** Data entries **
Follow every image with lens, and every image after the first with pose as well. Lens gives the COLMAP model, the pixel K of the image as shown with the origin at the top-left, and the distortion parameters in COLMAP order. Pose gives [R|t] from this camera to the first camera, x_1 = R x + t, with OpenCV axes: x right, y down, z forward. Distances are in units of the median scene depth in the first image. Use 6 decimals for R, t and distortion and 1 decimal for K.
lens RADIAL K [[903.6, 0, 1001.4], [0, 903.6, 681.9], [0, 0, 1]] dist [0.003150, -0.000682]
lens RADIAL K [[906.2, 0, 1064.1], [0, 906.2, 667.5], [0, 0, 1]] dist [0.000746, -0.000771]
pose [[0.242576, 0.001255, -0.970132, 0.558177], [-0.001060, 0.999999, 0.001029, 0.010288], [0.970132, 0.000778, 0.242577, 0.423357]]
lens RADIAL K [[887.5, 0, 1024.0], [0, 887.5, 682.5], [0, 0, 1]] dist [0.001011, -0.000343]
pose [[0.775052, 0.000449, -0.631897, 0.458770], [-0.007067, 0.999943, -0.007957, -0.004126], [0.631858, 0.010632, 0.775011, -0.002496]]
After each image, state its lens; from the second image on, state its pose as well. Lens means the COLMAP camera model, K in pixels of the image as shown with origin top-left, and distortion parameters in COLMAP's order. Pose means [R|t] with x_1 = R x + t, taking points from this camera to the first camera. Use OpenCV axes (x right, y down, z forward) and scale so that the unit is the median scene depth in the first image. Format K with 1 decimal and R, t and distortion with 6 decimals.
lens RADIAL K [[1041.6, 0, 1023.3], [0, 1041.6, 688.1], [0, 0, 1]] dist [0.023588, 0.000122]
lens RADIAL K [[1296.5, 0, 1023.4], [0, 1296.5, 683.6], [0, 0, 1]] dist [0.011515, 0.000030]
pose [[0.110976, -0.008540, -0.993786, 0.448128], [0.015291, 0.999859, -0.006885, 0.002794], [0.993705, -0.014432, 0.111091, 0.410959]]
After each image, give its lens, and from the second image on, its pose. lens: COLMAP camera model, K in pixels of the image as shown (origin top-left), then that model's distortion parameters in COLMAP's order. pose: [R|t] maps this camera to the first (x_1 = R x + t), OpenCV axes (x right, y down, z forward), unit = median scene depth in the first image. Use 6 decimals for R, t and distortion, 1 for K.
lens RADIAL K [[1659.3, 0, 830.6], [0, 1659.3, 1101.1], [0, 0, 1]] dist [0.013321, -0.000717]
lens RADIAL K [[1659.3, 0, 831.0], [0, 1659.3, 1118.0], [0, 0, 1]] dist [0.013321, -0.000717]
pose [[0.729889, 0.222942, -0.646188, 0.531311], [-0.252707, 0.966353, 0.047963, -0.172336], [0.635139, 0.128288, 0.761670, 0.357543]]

** Work required **
Reproduce all the entries above, swapping "top-left" for "upper-left" and leaving everything else as it is.

** Solution **
Follow every image with lens, and every image after the first with pose as well. Lens gives the COLMAP model, the pixel K of the image as shown with the origin at the upper-left, and the distortion parameters in COLMAP order. Pose gives [R|t] from this camera to the first camera, x_1 = R x + t, with OpenCV axes: x right, y down, z forward. Distances are in units of the median scene depth in the first image. Use 6 decimals for R, t and distortion and 1 decimal for K.
lens RADIAL K [[903.6, 0, 1001.4], [0, 903.6, 681.9], [0, 0, 1]] dist [0.003150, -0.000682]
lens RADIAL K [[906.2, 0, 1064.1], [0, 906.2, 667.5], [0, 0, 1]] dist [0.000746, -0.000771]
pose [[0.242576, 0.001255, -0.970132, 0.558177], [-0.001060, 0.999999, 0.001029, 0.010288], [0.970132, 0.000778, 0.242577, 0.423357]]
lens RADIAL K [[887.5, 0, 1024.0], [0, 887.5, 682.5], [0, 0, 1]] dist [0.001011, -0.000343]
pose [[0.775052, 0.000449, -0.631897, 0.458770], [-0.007067, 0.999943, -0.007957, -0.004126], [0.631858, 0.010632, 0.775011, -0.002496]]
After each image, state its lens; from the second image on, state its pose as well. Lens means the COLMAP camera model, K in pixels of the image as shown with origin upper-left, and distortion parameters in COLMAP's order. Pose means [R|t] with x_1 = R x + t, taking points from this camera to the first camera. Use OpenCV axes (x right, y down, z forward) and scale so that the unit is the median scene depth in the first image. Format K with 1 decimal and R, t and distortion with 6 decimals.
lens RADIAL K [[1041.6, 0, 1023.3], [0, 1041.6, 688.1], [0, 0, 1]] dist [0.023588, 0.000122]
lens RADIAL K [[1296.5, 0, 1023.4], [0, 1296.5, 683.6], [0, 0, 1]] dist [0.011515, 0.000030]
pose [[0.110976, -0.008540, -0.993786, 0.448128], [0.015291, 0.999859, -0.006885, 0.002794], [0.993705, -0.014432, 0.111091, 0.410959]]
After each image, give its lens, and from the second image on, its pose. lens: COLMAP camera model, K in pixels of the image as shown (origin upper-left), then that model's distortion parameters in COLMAP's order. pose: [R|t] maps this camera to the first (x_1 = R x + t), OpenCV axes (x right, y down, z forward), unit = median scene depth in the first image. Use 6 decimals for R, t and distortion, 1 for K.
lens RADIAL K [[1659.3, 0, 830.6], [0, 1659.3, 1101.1], [0, 0, 1]] dist [0.013321, -0.000717]
lens RADIAL K [[1659.3, 0, 831.0], [0, 1659.3, 1118.0], [0, 0, 1]] dist [0.013321, -0.000717]
pose [[0.729889, 0.222942, -0.646188, 0.531311], [-0.252707, 0.966353, 0.047963, -0.172336], [0.635139, 0.128288, 0.761670, 0.357543]]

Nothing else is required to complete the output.